- Education: University of Washington
- Culinary career
- Current restaurant Musang;
- Award won Food and Wine Magazine's 2022 Best New Chefs;

= Melissa Miranda =

American chef and restaurateur

Melissa Miranda is an American chef and restaurateur. Miranda was named one of Food and Wine Magazine's 2022 Best New Chefs and is a 2023 James Beard Award semifinalist. She is the founder of Musang, a Filipino restaurant located in Seattle's Beacon Hill neighborhood.

== Early life ==
As a child, Miranda recalls her father's passion for food, as well as watching her grandmother cook, both of which served as moments of inspiration for her career as a chef.

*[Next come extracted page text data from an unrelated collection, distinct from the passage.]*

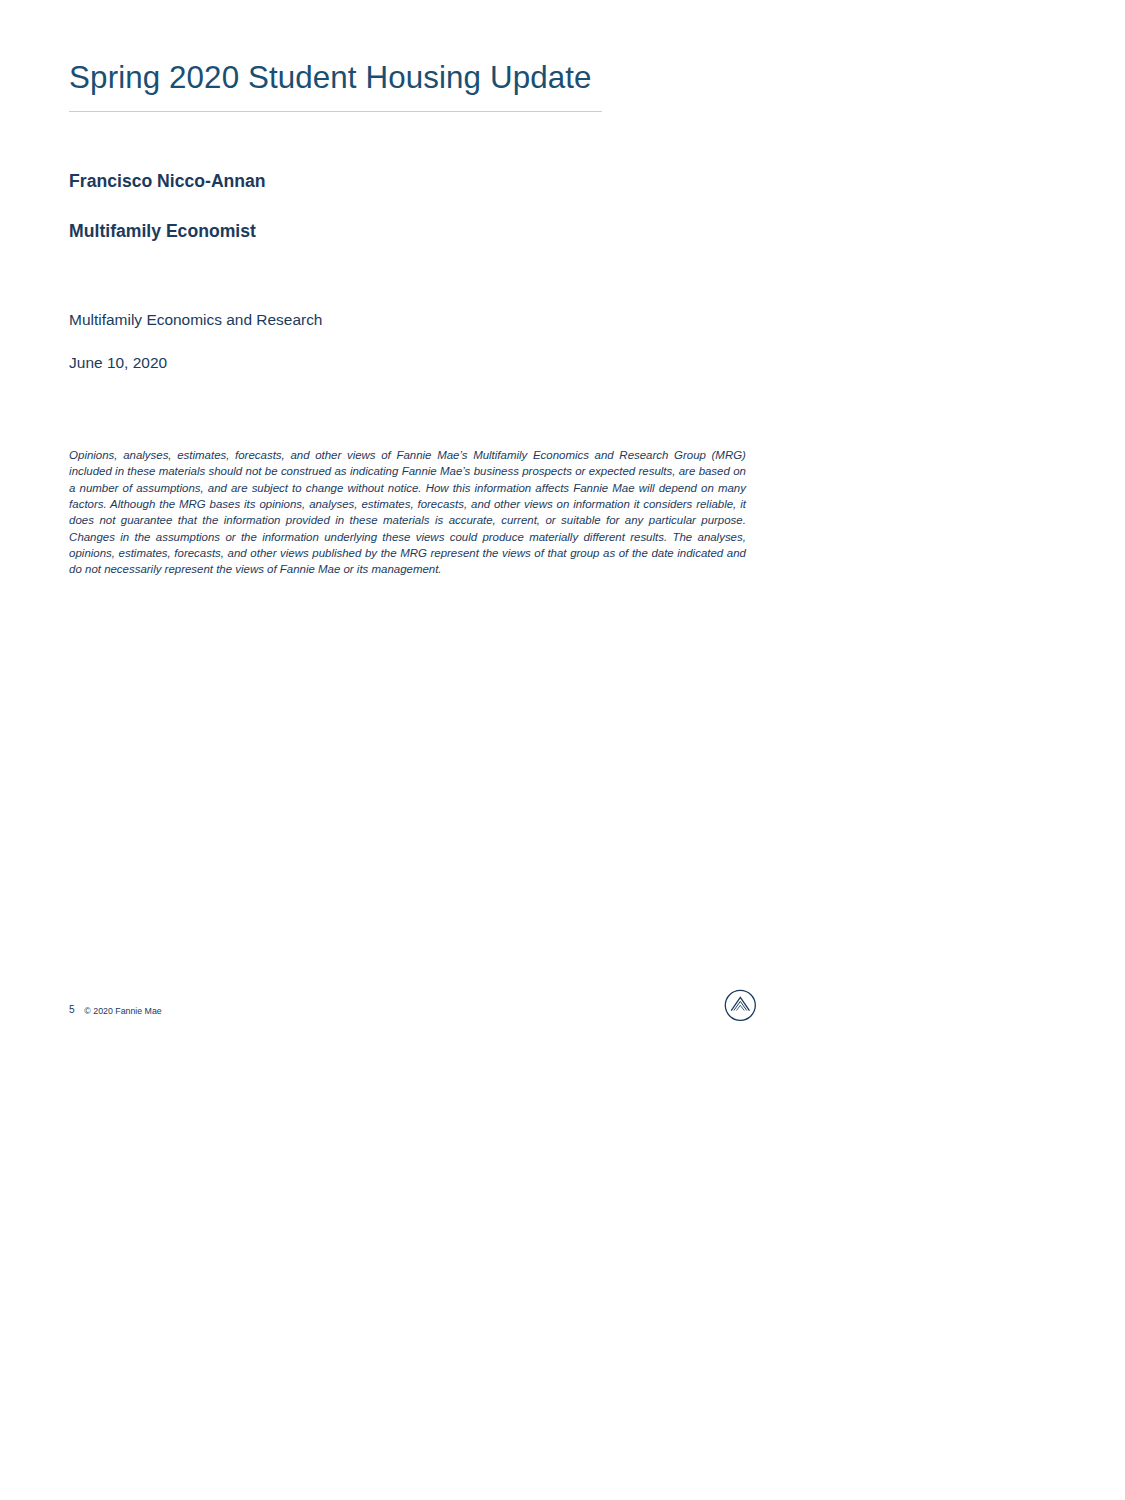Spring 2020 Student Housing Update
Francisco Nicco-Annan
Multifamily Economist
Multifamily Economics and Research
June 10, 2020
Opinions, analyses, estimates, forecasts, and other views of Fannie Mae’s Multifamily Economics and Research Group (MRG) included in these materials should not be construed as indicating Fannie Mae’s business prospects or expected results, are based on a number of assumptions, and are subject to change without notice. How this information affects Fannie Mae will depend on many factors. Although the MRG bases its opinions, analyses, estimates, forecasts, and other views on information it considers reliable, it does not guarantee that the information provided in these materials is accurate, current, or suitable for any particular purpose. Changes in the assumptions or the information underlying these views could produce materially different results. The analyses, opinions, estimates, forecasts, and other views published by the MRG represent the views of that group as of the date indicated and do not necessarily represent the views of Fannie Mae or its management.
5 © 2020 Fannie Mae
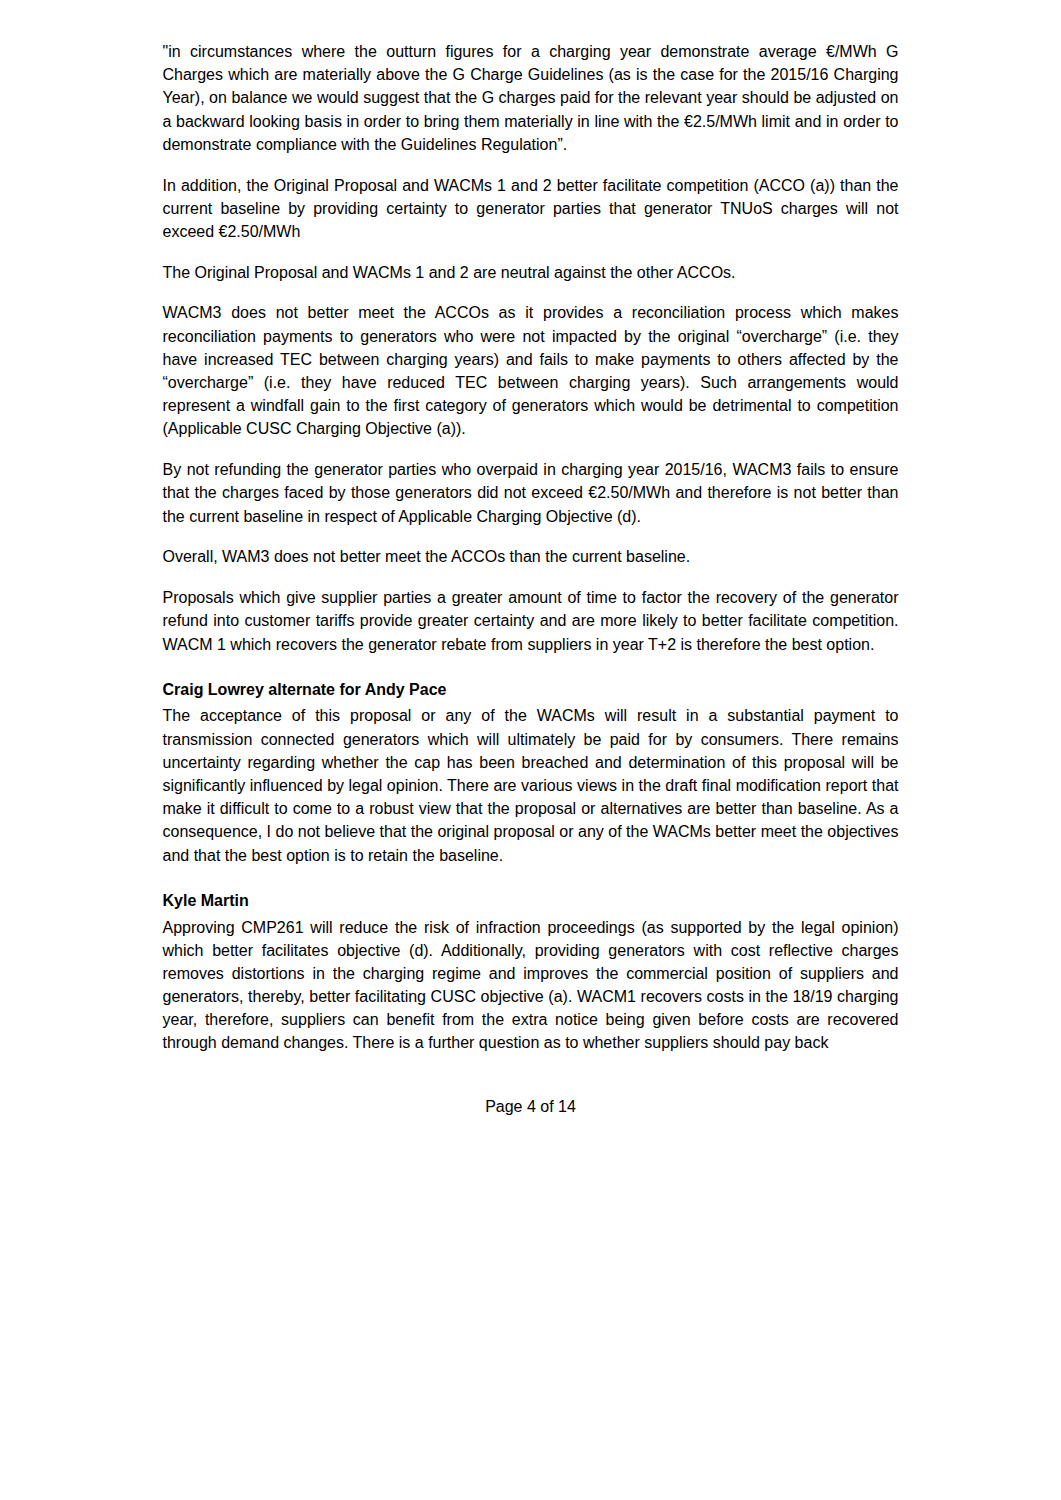"in circumstances where the outturn figures for a charging year demonstrate average €/MWh G Charges which are materially above the G Charge Guidelines (as is the case for the 2015/16 Charging Year), on balance we would suggest that the G charges paid for the relevant year should be adjusted on a backward looking basis in order to bring them materially in line with the €2.5/MWh limit and in order to demonstrate compliance with the Guidelines Regulation”.
In addition, the Original Proposal and WACMs 1 and 2 better facilitate competition (ACCO (a)) than the current baseline by providing certainty to generator parties that generator TNUoS charges will not exceed €2.50/MWh
The Original Proposal and WACMs 1 and 2 are neutral against the other ACCOs.
WACM3 does not better meet the ACCOs as it provides a reconciliation process which makes reconciliation payments to generators who were not impacted by the original “overcharge” (i.e. they have increased TEC between charging years) and fails to make payments to others affected by the “overcharge” (i.e. they have reduced TEC between charging years). Such arrangements would represent a windfall gain to the first category of generators which would be detrimental to competition (Applicable CUSC Charging Objective (a)).
By not refunding the generator parties who overpaid in charging year 2015/16, WACM3 fails to ensure that the charges faced by those generators did not exceed €2.50/MWh and therefore is not better than the current baseline in respect of Applicable Charging Objective (d).
Overall, WAM3 does not better meet the ACCOs than the current baseline.
Proposals which give supplier parties a greater amount of time to factor the recovery of the generator refund into customer tariffs provide greater certainty and are more likely to better facilitate competition. WACM 1 which recovers the generator rebate from suppliers in year T+2 is therefore the best option.
Craig Lowrey alternate for Andy Pace
The acceptance of this proposal or any of the WACMs will result in a substantial payment to transmission connected generators which will ultimately be paid for by consumers. There remains uncertainty regarding whether the cap has been breached and determination of this proposal will be significantly influenced by legal opinion. There are various views in the draft final modification report that make it difficult to come to a robust view that the proposal or alternatives are better than baseline. As a consequence, I do not believe that the original proposal or any of the WACMs better meet the objectives and that the best option is to retain the baseline.
Kyle Martin
Approving CMP261 will reduce the risk of infraction proceedings (as supported by the legal opinion) which better facilitates objective (d). Additionally, providing generators with cost reflective charges removes distortions in the charging regime and improves the commercial position of suppliers and generators, thereby, better facilitating CUSC objective (a). WACM1 recovers costs in the 18/19 charging year, therefore, suppliers can benefit from the extra notice being given before costs are recovered through demand changes. There is a further question as to whether suppliers should pay back
Page 4 of 14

Miranda studied at the University of Washington, graduating in 2007 with a degree in sociology. As a student, Miranda began working front of house in restaurants to earn some extra money. Following her graduation, Miranda worked at Nordstrom in fashion management, eventually moving to Italy. She attended culinary school in Florence and cooked at restaurants in New York City before moving back to Seattle.

== Career ==

In 2016, Miranda founded Musang as a pop-up. Miranda named the restaurant after her father's nickname, meaning "wildcat' in Tagalog, which was given to him because he drove a Mustang. She got funding to start a brick-and-mortar restaurant via Kickstarter, raising a total of $91,000. The restaurant opened in early 2020. Miranda appeared on Marcus Samuelsson's PBS show "No Passport Required" at the start of 2020. In March 2020, Miranda shut down the restaurant as the COVID pandemic hit, eventually pivoting to create a community kitchen. Eventually, she reopened the restaurant.

In her restaurants and her publications, Miranda focuses on combining classic Filipino flavors with locally sourced, seasonal produce. At Musang, she focuses on educating the public about Filipino food through the restaurant's menu. She also founded the Musang Little Wildcats program, a Filipino food education initiative for kids. She also starred in multiple videos for Bon Appetit Magazine and published six recipes on their website.

In 2022, Miranda was named one of Food and Wine Magazine's Best New Chefs. Furthermore, in January 2023, Miranda was named a James Beard Award semifinalist.

As of 2023, Miranda is working on opening Kilig in Seattle's International District, which will serve bulalo and pancit.